Dhe threatened protest storm this time stayed out. Before midnight, the last demonstrators made their way home in Barcelona. Only a few hundred radical separatists had faced several thousand police officers on Saturday. Government and security forces had feared that the violent protests that had started after the verdicts against twelve leading separatists in October could also affect Sunday's general election and influence its outcome. The new escalation of the Catalonia conflict had shaped the Spanish election campaign.
According to polls, the right-wing populist Vox party could benefit from this. She had demanded to crack down on the independence advocates, arrest Catalan regional president Quim Torra, and lift Catalonia's autonomy. Pollsters trust the right-wing populists that they could double their number of MPs in the Spanish Parliament and become the third largest force; In April, Vox moved into the Madrid Parliament for the first time with 24 members.
Acting Prime Minister Pedro Sanchez had planned another election campaign in September when he scheduled the second parliamentary elections this year: his Socialist Party (PSOE) had hoped to gain more votes to finally form a government. The PSOE relied on the "cautious majority" that wishes for a viable government in the face of impending Brexit and worsening economic conditions. But after the tough judgments in the separatist process, it suddenly burned in Barcelona and the government did not get the security situation under control.
Everything has been revolving around Catalonia ever since. Only the socialists were able to form a "strong government" that could stop the ultra-rights and the Catalan separatists, Sanchez. Polling institutes predict that its PSOE party will regain its strongest power in parliament, but may face some losses. The decisive factor will be whether the leftists in particular will be able to mobilize voters: many Spaniards are frustrated that politicians have failed to form a government and have instead voted for the fourth time within four years. The voter turnout was around four percent lower in the afternoon than in the April election.

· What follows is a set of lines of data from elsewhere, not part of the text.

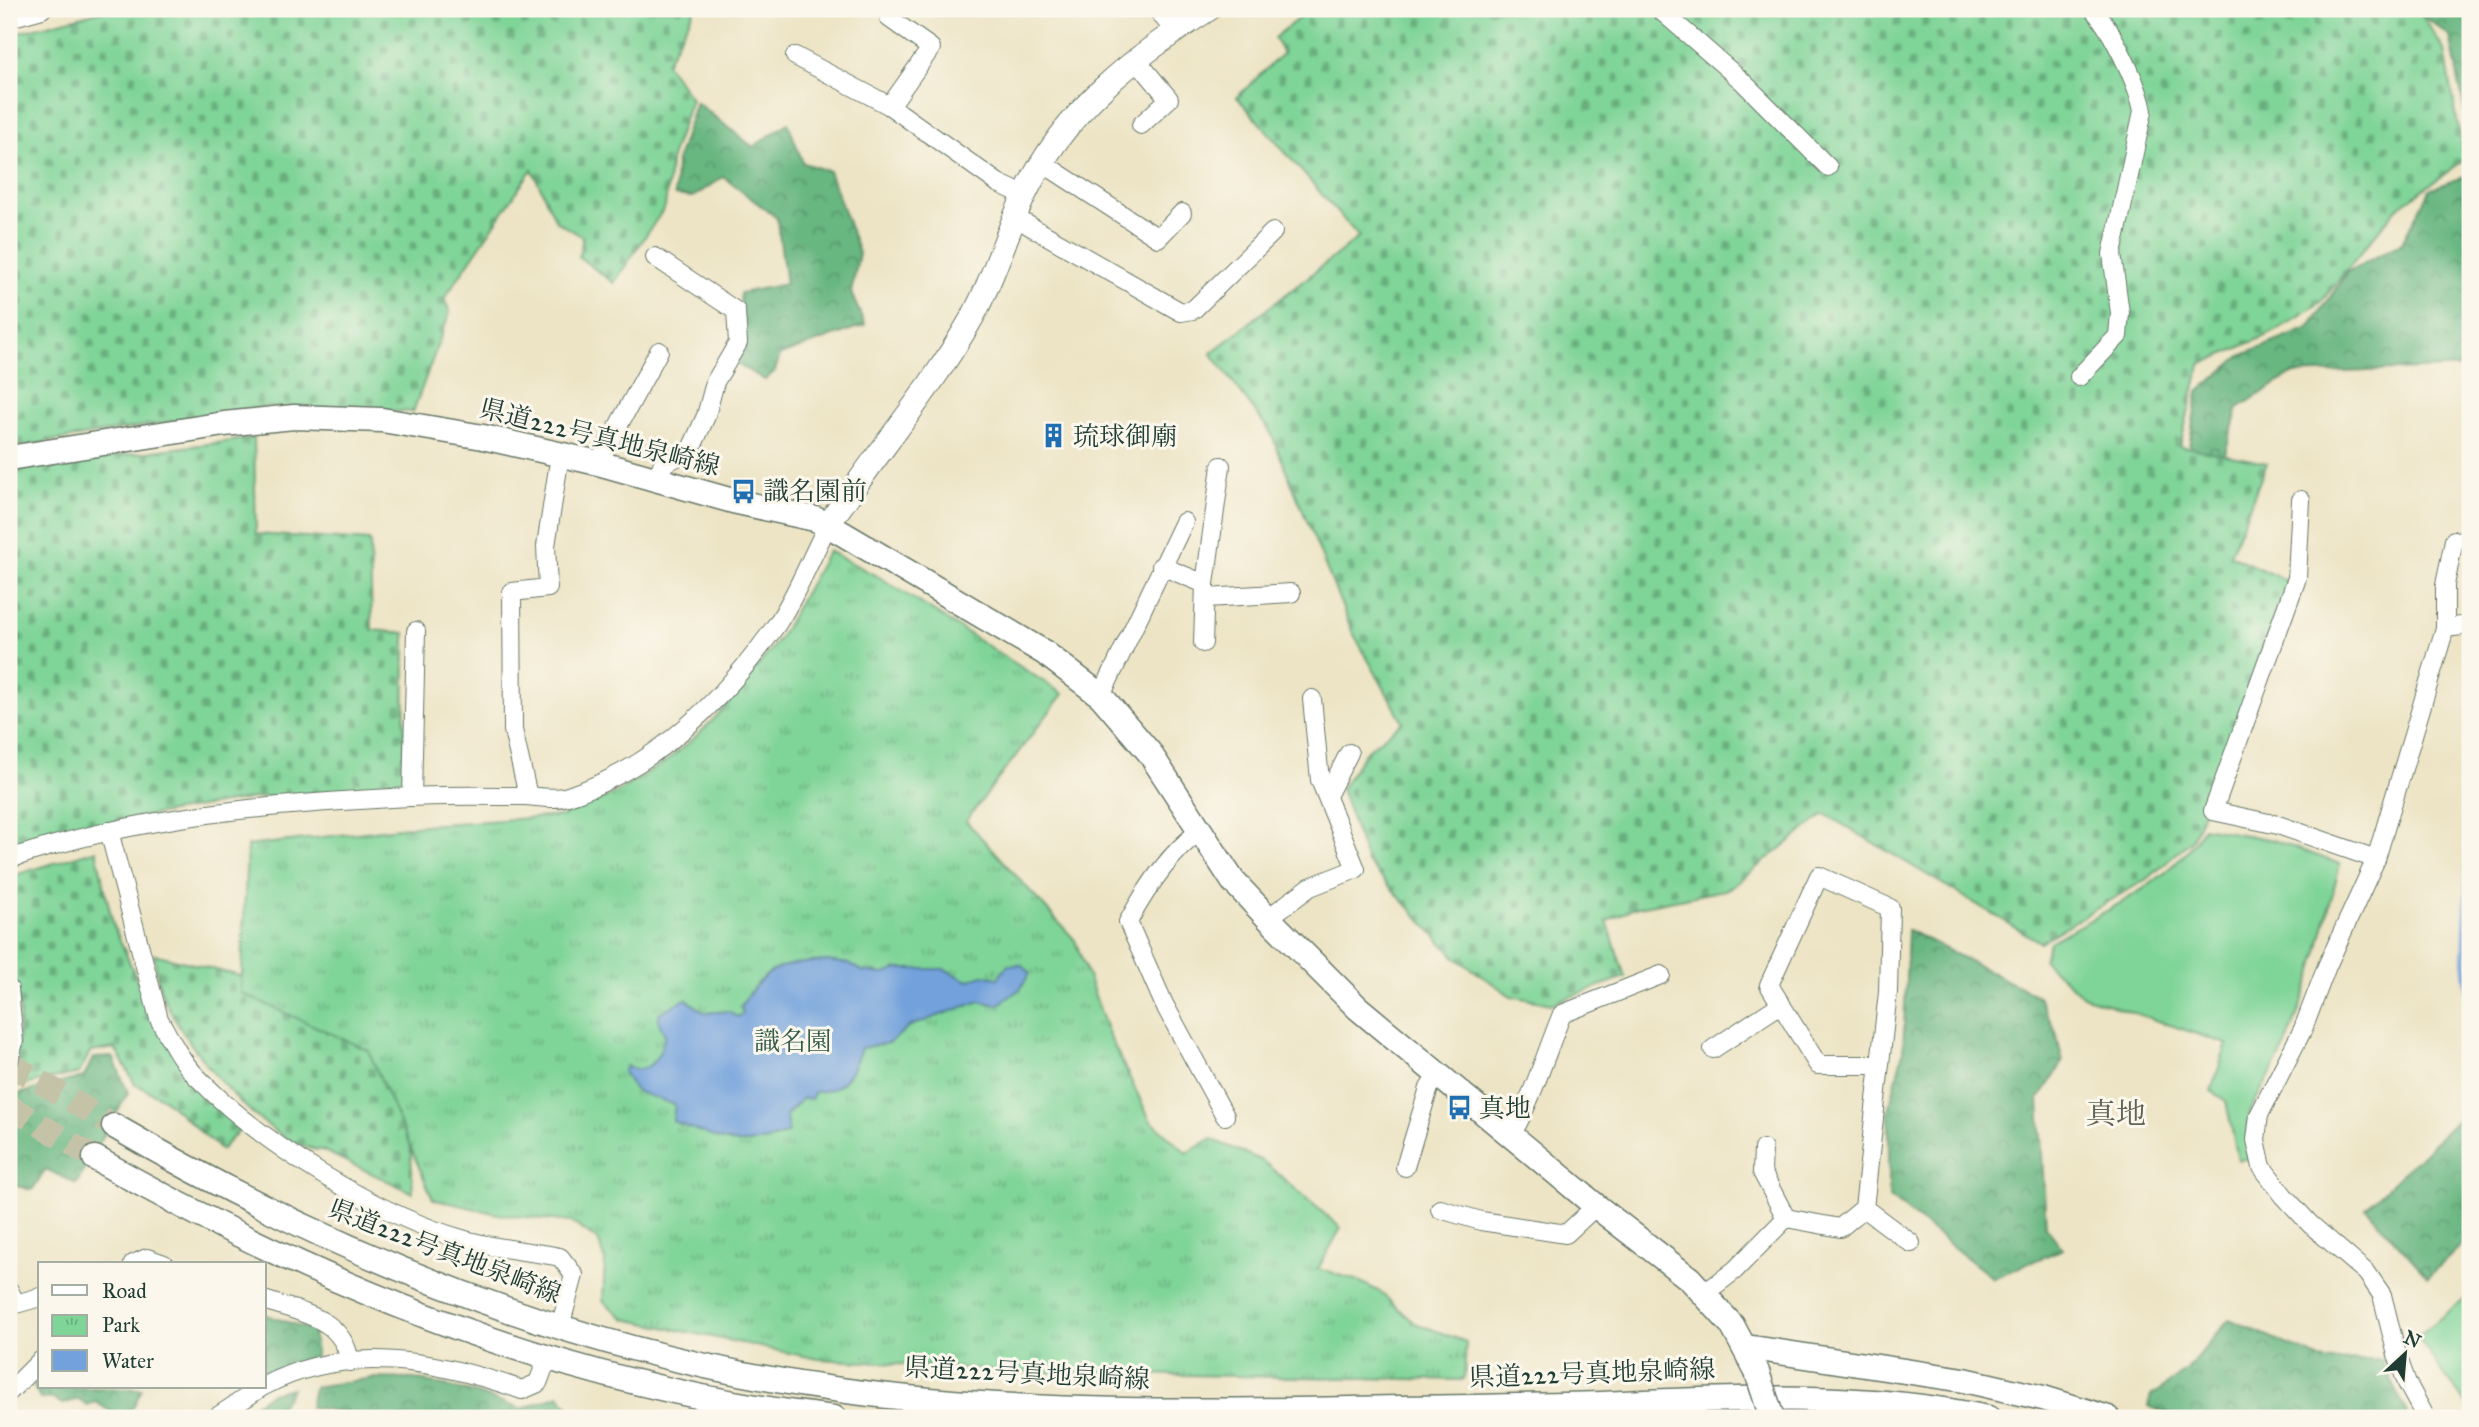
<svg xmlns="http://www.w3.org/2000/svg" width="2479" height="1427" font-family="'IM FELL Great Primer','Noto Serif JP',serif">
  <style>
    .grass { fill: #7fd498; stroke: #4f8866; stroke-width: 2 }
    .forest { fill: url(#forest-crowns); stroke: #437a5a; stroke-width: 2 }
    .cemetery { fill: url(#cemetery-stones); stroke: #4f8866; stroke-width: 2 }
    .park { fill: url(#park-tufts); stroke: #4f8866; stroke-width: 2 }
    .water { fill: #72a1db; stroke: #486f88; stroke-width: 2 }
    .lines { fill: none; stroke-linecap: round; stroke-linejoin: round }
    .stream { stroke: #72a1db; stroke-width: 6 }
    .secondary-tunnel { stroke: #c4c3a8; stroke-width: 24; stroke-dasharray: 24 12; stroke-linecap: butt }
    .minor-casing { stroke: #677767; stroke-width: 20 }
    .tertiary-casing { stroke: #677767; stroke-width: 25 }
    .secondary-casing { stroke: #677767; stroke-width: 27 }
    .minor { stroke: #fff; stroke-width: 18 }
    .tertiary { stroke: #fff; stroke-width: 23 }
    .secondary { stroke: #fff; stroke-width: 24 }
    .secondary-bridge-casing { stroke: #677767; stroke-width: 27; stroke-linecap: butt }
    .secondary-bridge { stroke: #fff; stroke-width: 24 }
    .labels { text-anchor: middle; stroke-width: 6; stroke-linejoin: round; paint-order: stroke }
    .poi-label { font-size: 26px; fill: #1f3d34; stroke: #fbf7ec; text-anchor: start }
    .street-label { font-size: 26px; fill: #1f3d34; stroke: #fbf7ec }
    .park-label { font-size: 26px; fill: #325b48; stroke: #fbf7ec }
    .quarter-label { font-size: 30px; fill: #626456; stroke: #fbf7ec }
  </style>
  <defs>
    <pattern id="forest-crowns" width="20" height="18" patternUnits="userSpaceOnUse" patternTransform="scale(1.75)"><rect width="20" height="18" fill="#67b680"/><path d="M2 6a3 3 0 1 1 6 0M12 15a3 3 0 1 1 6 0" fill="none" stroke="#54956a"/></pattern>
    <pattern id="cemetery-stones" width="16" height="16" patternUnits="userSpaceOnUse" patternTransform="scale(1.75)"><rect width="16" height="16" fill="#7fd498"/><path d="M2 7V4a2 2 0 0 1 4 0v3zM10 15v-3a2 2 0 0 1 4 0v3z" fill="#67ad7d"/></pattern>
    <pattern id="park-tufts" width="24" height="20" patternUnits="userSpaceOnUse" patternTransform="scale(1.75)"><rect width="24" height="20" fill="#7fd498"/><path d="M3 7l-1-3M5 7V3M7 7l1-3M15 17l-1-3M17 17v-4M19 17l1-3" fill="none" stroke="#67ad7d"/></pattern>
  </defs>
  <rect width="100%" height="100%" fill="#fbf7ec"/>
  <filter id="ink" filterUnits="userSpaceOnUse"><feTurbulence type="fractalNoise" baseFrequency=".0143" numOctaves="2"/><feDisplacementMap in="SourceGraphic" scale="14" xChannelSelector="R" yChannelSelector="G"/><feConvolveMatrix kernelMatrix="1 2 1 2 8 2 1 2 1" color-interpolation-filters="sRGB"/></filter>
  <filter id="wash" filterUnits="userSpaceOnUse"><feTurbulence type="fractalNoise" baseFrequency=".00686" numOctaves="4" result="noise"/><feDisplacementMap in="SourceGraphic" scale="28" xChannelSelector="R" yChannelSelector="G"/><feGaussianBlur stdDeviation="1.57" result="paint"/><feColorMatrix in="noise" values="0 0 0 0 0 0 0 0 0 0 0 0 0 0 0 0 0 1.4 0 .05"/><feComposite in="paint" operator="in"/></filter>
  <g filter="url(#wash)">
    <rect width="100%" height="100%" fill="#ede4c5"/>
    <g class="grass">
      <path d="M 2203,827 L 2273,840 L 2340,864 L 2312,975 L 2285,1048 L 2249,1112 L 2248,1159 L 2238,1160 L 2226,1101 L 2211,1091 L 2227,1044 L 2083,996 L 2043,960 L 2050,942 C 2098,914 2179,880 2203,827 Z"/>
      <polygon points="2470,1294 2470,1409 2417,1337"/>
    </g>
    <g class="forest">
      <polygon points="2420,9 2470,9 2470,138 2450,36 2421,14"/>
      <polygon points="696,102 753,147 788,123 803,163 829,171 859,253 851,293 865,325 780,355 775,371 765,380 735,363 743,337 740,293 786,284 777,218 723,177 693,197 675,195 676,163"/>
      <polygon points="2470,174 2470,367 2292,374 2238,408 2219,474 2181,496 2198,392 2240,356 2309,328 2347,272 2402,243 2430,189"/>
      <polygon points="1908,930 2038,996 2056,1032 2063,1062 2039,1099 2046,1227 2063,1249 1993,1278 1889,1197 1889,1110 1903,1051"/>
      <polygon points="113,1057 128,1093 76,1184 46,1169 32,1190 9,1184 9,1105 13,1095 84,1077 93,1058"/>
      <polygon points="2469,1109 2470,1237 2428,1277 2366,1208"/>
      <polygon points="264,1314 313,1331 316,1356 264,1378"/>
      <polygon points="2229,1319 2325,1361 2382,1360 2407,1413 2404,1418 2178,1418 2148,1406 2151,1396 2187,1370"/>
      <polygon points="373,1378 414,1379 468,1391 522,1409 559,1395 578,1418 385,1418 310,1407 314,1387"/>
      <polygon points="40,1380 40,1387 142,1389 131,1412 117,1416 96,1402 87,1405 79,1399 62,1404 53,1398 40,1399 34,1387"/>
      <path d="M 292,1388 C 279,1413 263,1418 236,1418 L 271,1393 Z"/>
    </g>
    <g class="cemetery">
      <polygon points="110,9 695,9 666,63 691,99 671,158 665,207 614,283 579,257 583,237 556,221 532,169 444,299 450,312 413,412 261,407 9,448 9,35"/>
      <polygon points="1302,9 2418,9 2445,51 2464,160 2396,209 2320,303 2272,333 2200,365 2180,446 2267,463 2230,555 2289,582 2192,840 2150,877 2040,942 1825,814 1729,889 1634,908 1607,921 1625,977 1551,1004 1511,996 1456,958 1367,862 1341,789 1367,750 1403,722 1352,631 1271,433 1211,353 1359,237 1237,97 1283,53 1274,38 1305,13"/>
      <polygon points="254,438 256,534 370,541 372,630 405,633 404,785 255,798 110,822 9,850 9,470"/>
      <polygon points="96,850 113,924 147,1003 243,1126 221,1150 164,1099 135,1084 115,1048 90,1052 79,1073 15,1087 20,1010 9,951 9,877"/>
      <path d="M 154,954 L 252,979 L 374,1046 L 409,1118 L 413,1193 L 322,1150 C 266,1148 179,1041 161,991 C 157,980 156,965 154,954 Z"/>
    </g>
    <polygon class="park" points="828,551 881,578 1063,694 966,821 1075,940 1109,1035 1150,1120 1187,1153 1211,1139 1263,1161 1341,1228 1318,1269 1359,1281 1380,1292 1415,1323 1466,1342 1464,1380 1021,1372 818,1359 625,1319 603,1301 605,1260 598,1240 571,1222 498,1214 433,1199 368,1050 241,993 247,846 425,825 562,816 616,793 668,760 700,733 730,702 779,639"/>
    <path class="water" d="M 827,961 L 849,964 L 862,971 L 884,974 L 898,969 L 944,969 L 968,981 L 982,975 L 998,978 L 1008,965 L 1022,965 L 1030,973 L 1020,989 L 998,1005 L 980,1001 L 910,1026 L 889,1043 L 861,1048 C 852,1073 844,1091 815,1092 L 811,1099 L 803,1098 L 786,1115 L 788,1132 C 742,1155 717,1138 673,1121 L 675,1105 L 636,1091 L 623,1072 L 626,1066 C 649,1078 661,1055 665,1035 L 659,1023 L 659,1013 L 686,999 L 705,1013 L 729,1011 L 737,1017 L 743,1014 L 741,1006 C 767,965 781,964 827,961 Z"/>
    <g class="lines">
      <polyline class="stream" points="2470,791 2465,962 2470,1005"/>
    </g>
  </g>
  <g filter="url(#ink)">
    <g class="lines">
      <g class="secondary-tunnel">
        <polyline points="9,1063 114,1126"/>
        <polyline points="9,1106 95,1158"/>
      </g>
      <defs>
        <g id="minor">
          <polyline points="1157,9 1174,31"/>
          <polyline points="1659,9 1742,81 1828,167"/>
          <polyline points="9,18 42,9"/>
          <polyline points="795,56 890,106 998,183 1024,195"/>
          <polyline points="1135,58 1169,99 1141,125"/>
          <polyline points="890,106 931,48 889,18 893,9"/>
          <polyline points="1041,162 1158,238 1182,213"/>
          <polyline points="1014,217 1181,312 1193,310 1273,232"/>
          <polyline points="655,257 736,311 738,343 715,382 706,416 691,449 662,465 656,481"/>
          <path d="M 2079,377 L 2118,336 L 2120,313 L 2112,254 L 2143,111 C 2138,84 2112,29 2093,9"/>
          <polyline points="598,463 659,351"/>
          <polyline points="2301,500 2297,578 2213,811 2278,825 2376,859"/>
          <polyline points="1161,566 1205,584"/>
          <polyline points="1206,598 1291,593"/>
          <polyline points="2445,628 2445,585 2454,540"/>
          <polyline points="1203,643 1205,584 1221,466"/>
          <polyline points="1101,696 1184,522"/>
          <polyline points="528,796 513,730 512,592 548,588 546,546 560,455"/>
          <polyline points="1327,796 1349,753"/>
          <polyline points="412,797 416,631"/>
          <path d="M 109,831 L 159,1019 C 170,1039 181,1061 197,1077 C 262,1144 376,1215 465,1240 C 497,1249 529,1251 560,1257 L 574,1275 L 560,1327"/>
          <path d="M 1200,831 C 1169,853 1146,889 1128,922 L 1164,1004 L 1225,1116"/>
          <path d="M 9,859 C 139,815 274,804 410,797 C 448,795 488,796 526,796 C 539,797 556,800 568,796 C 656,768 725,698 777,624 C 797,594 811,557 828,525"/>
          <polyline points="1268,918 1310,887 1356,869 1320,780 1312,699"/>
          <polyline points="9,989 14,1042 9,1060"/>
          <polyline points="1713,1049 1781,1004"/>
          <path d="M 1512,1134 C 1532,1099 1546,1053 1562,1014 L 1661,975"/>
          <polyline points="1763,1149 1762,1172 1786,1218"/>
          <polyline points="1405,1167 1429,1088 1439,1073"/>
          <polyline points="1864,1208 1911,1243"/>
          <polyline points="1440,1209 1481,1221 1566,1234 1596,1206"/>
          <polyline points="133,1264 147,1258 164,1264"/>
          <polyline points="9,1290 16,1304 40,1297"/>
          <polyline points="1705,1293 1735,1270 1786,1218 1840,1228 1864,1208 1888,992 1890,908 1819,876 1769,985 1818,1065 1879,1065"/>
          <path d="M 264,1300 C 301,1313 343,1317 350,1362"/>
          <path d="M 264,1386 C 346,1342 440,1361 522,1390 L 538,1383 L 547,1359"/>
          <polyline points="9,1392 40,1361"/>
          <polyline points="215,1418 262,1387"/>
          <polyline points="2426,1418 2407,1383 2397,1355 2382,1295 2367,1273 2310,1224 2284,1196 2262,1167 2256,1140 2259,1115 2303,1029 2327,966 2376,859 2445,628 2470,625"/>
        </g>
        <path id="tertiary" d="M 828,525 C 875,455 931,390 973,316 C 994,278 1006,233 1025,194 C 1065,110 1132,58 1209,9"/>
        <g id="secondary">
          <polyline points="9,458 224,424 294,417 382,420 483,437 598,463 733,501 815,519 828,525 1045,653 1101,696 1149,752 1233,881 1268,918 1358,1008 1596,1206 1690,1279 1732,1325 1757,1372"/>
          <path d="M 114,1126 C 340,1258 586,1357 847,1391 C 1029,1415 1216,1412 1399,1408 C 1467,1407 1534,1406 1602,1404 C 1731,1398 1862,1391 1988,1418"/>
          <path d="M 95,1158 C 324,1289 571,1388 834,1418"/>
          <polyline points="1746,1347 1964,1380 2043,1398 2108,1418"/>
        </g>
      </defs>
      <use href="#minor" class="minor-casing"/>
      <use href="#tertiary" class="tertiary-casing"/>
      <use href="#secondary" class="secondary-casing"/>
      <use href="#minor" class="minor"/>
      <use href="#tertiary" class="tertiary"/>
      <use href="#secondary" class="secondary"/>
      <defs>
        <polyline id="secondary-bridge" points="1757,1372 1772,1418"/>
      </defs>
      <use href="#secondary-bridge" class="secondary-bridge-casing"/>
      <use href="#secondary-bridge" class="secondary-bridge"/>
    </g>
  </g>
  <defs>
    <symbol id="building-bare" viewBox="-9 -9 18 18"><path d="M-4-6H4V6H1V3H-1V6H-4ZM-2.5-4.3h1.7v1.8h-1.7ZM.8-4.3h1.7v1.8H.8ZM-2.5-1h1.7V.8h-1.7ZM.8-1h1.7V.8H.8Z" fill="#1f6fb2" stroke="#fbf7ec" stroke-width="2.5" paint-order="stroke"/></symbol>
    <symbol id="bus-bare" viewBox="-9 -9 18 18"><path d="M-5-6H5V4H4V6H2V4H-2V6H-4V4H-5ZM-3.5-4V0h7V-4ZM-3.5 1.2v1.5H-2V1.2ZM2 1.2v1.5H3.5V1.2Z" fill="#1f6fb2" stroke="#fbf7ec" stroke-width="2.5" paint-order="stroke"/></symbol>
  </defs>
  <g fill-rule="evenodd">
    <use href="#building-bare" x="1036" y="418" width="35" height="35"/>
    <use href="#bus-bare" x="726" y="474" width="35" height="35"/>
    <use href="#bus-bare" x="1442" y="1090" width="35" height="35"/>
  </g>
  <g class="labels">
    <g class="poi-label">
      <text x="1073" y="445">琉球御廟</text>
      <text x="763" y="500">識名園前</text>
      <text x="1479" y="1117">真地</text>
    </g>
    <g class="street-label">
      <text transform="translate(600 437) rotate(14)" y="9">県道222号真地泉崎線</text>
      <text transform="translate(445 1251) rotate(21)" y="9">県道222号真地泉崎線</text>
      <text transform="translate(1027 1373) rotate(3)" y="9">県道222号真地泉崎線</text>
      <text transform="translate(1592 1373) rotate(-2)" y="9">県道222号真地泉崎線</text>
    </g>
    <g class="park-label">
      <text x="793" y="1050">識名園</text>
    </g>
    <g class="quarter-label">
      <text x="2116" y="1124">真地</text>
    </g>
  </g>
  <rect width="2479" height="1427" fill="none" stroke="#fbf7ec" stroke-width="35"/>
  <rect x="38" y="1262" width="228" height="126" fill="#fbf7ec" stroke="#a3ada2" stroke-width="2"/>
  <rect x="52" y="1285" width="35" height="10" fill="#ffffff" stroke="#a3ada2" stroke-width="2"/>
  <text x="102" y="1298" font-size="21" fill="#1f3d34">Road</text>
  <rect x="52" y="1315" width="35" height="21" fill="url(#park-tufts)" stroke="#a3ada2" stroke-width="2"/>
  <text x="102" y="1332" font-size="21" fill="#1f3d34">Park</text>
  <rect x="52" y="1350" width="35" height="21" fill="#72a1db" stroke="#a3ada2" stroke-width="2"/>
  <text x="102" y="1368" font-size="21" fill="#1f3d34">Water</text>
  <g transform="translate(2405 1354) rotate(26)" stroke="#fbf7ec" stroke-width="5" paint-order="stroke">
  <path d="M0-5L12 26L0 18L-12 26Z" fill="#1f3d34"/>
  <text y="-10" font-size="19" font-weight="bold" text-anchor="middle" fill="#1f3d34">N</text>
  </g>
</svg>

This could also be felt by the left-wing Unidas Podemos Party (UP). She wanted to support Sanchez's re-election as head of government only if he enters into a coalition with the UP. But Sanchez is still not ready for that. In addition, the UP has to struggle with the fact that it has split off from the new "Mas Pais" party, which could take their votes.
The Conservative People's Party (PP), on the other hand, has a good chance of recovering somewhat after having scored its worst ever result in the first general election at the end of April with 66 MPs. PP and Vox will probably recover at the expense of the right-wing Ciudadanos party, who predict the demos will fall heavily. This could mean that in the end the two big political blocs are almost equally strong again with a slight lead for the left. Without the prospect of a government majority, the political blockade will continue.